Leather Fresh is a leather dye that dries quickly to a matt finish. Work a small area at a time and dab it on with the sponge, don’t paint it on. Use a heat gun on low or a hair dryer on high to dry the dye. It can be handled as soon as it is dry, but wait 24 hours before applying any protectant. You’ll want to apply 2-3 light coats over the entire wheel and more where it was heavily faded. Give yourself about an hour for the entire project.
When I got this car, it had been under a car cover for about nine months. Included in the receipts was a recent bill for detailing. I couldn’t connect the dots, so to speak. How could this nose be so dirty when the car was recently detailed? Those spots weren’t dirt. That was mold. Ew.
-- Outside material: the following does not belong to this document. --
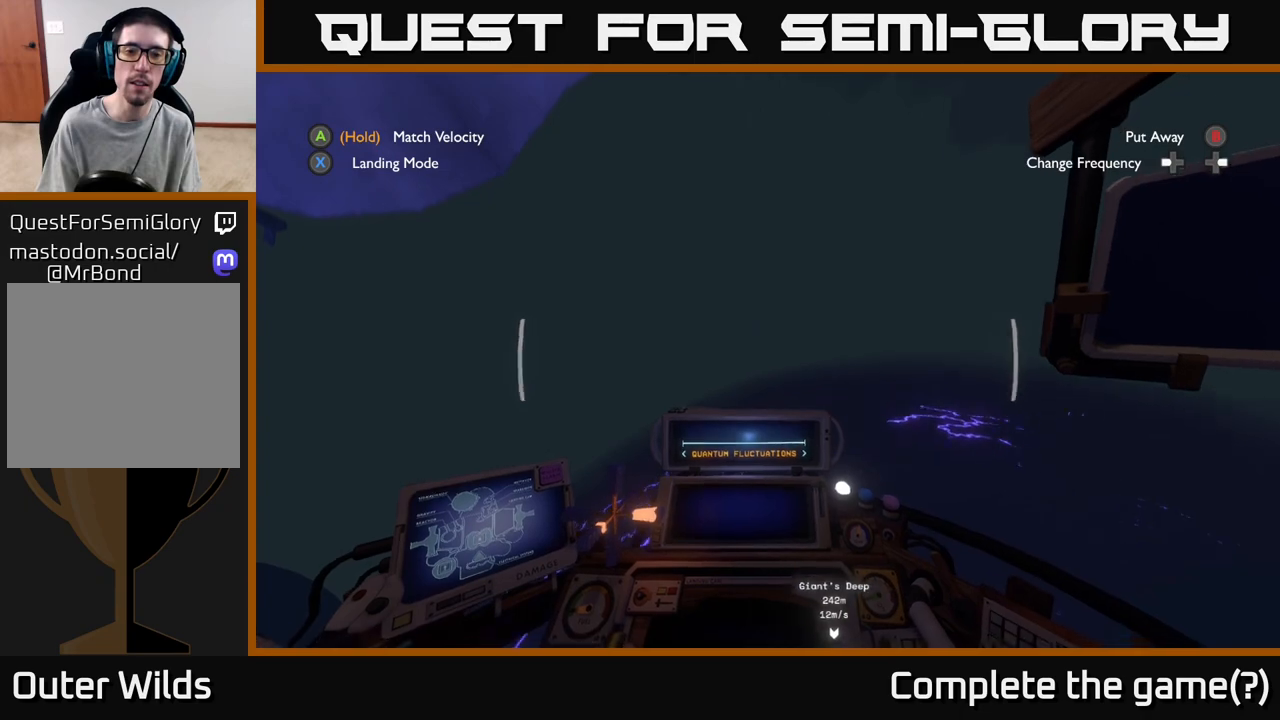
{"buttons": [], "left_stick": "up", "right_stick": "right", "events": [[150, "right_stick", "center"], [233, "left_stick", "up"], [267, "right_stick", "right"]]}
Clear bra can be a great way to protect the paint of your car, especially along the the leading edge of the hood where it is subject to all kinds of debris. The key to remember, however, is that it is a disposable layer of protection. It’s supposed to be replaced periodically, usually every 3-5 years.
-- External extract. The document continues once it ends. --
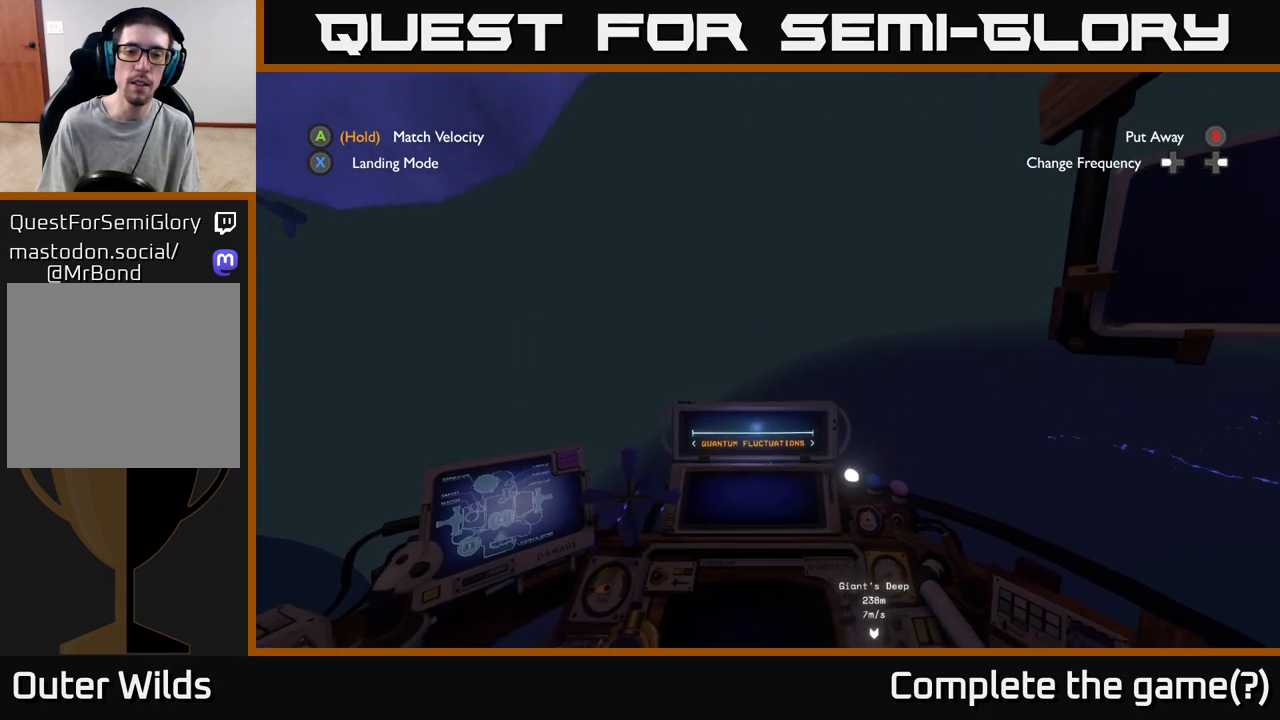
{"buttons": [], "left_stick": "up-right", "right_stick": "center", "events": [[283, "right_stick", "center"], [317, "left_stick", "up-right"], [367, "B", "down"], [450, "B", "up"]]}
This clear bra was probably 10 years old. It was faded and cracked in places. It trapped water between the film and the paint and that’s where the mold developed. If the film isn’t too old, removal is just a matter of using heat to activate the adhesive, catching a leading edge, and peeling it off. No such luck in this case.
Every inch of this stuff had to be carefully scraped off by hand. Heat it too much and the film liquifies leaving the adhesive behind. Don’t get it hot enough and it won’t come off at all. In the end, what worked best was to heat a small area with a heat gun, then use a plastic scraper to scrape it off, much like paint removal on an old piece of furniture. I found an old credit card worked best. The plastic is harder than the film, but softer than the paint. Steam worked well on areas which weren’t petrified, like the mirror caps. There the film would come off in several inch long chunks, but on the hood it was all heat and scrape.
It took about six hours to complete. My reward when finished was a new roundel. I also polished the headlights while I was there.
Ever set out on a task that should be easy and you quickly find out it isn’t? This was one of those. For most BMW headrests up until about 2008 you just had to pull straight up to remove them from the seat backs. At least that’s how it always worked on the front head rests.
Things got more complicated with the facelift E90 seats as they contained a charge that moved the headrest forward in a collision. For those head rests, you have to remove the back of the seat and unplug the wire before you can pull it free. So when I’m working on this 2004 M3, I’m thinking, easy-peasy, I’ll just pull up, no worries.
Then when that didn’t work, I turn to the trusty interwebs for sage advice and I’m told not to pull straight up, but cup your hands together on one side, and pull diagonally, one side at a time (which does work oddly enough.) But I got to thinking there had to be a more logical reason why this was so difficult.
And if you lift the covering on the rear parcel shelf you can see it. There are actually two clips holding each head rest. The two hand method just twisted them to spring them free. Easier is to just reach in with long needle nose pliers and pull them free. Then the head rests just pull out, easy-peasy. You’re welcome inter webs.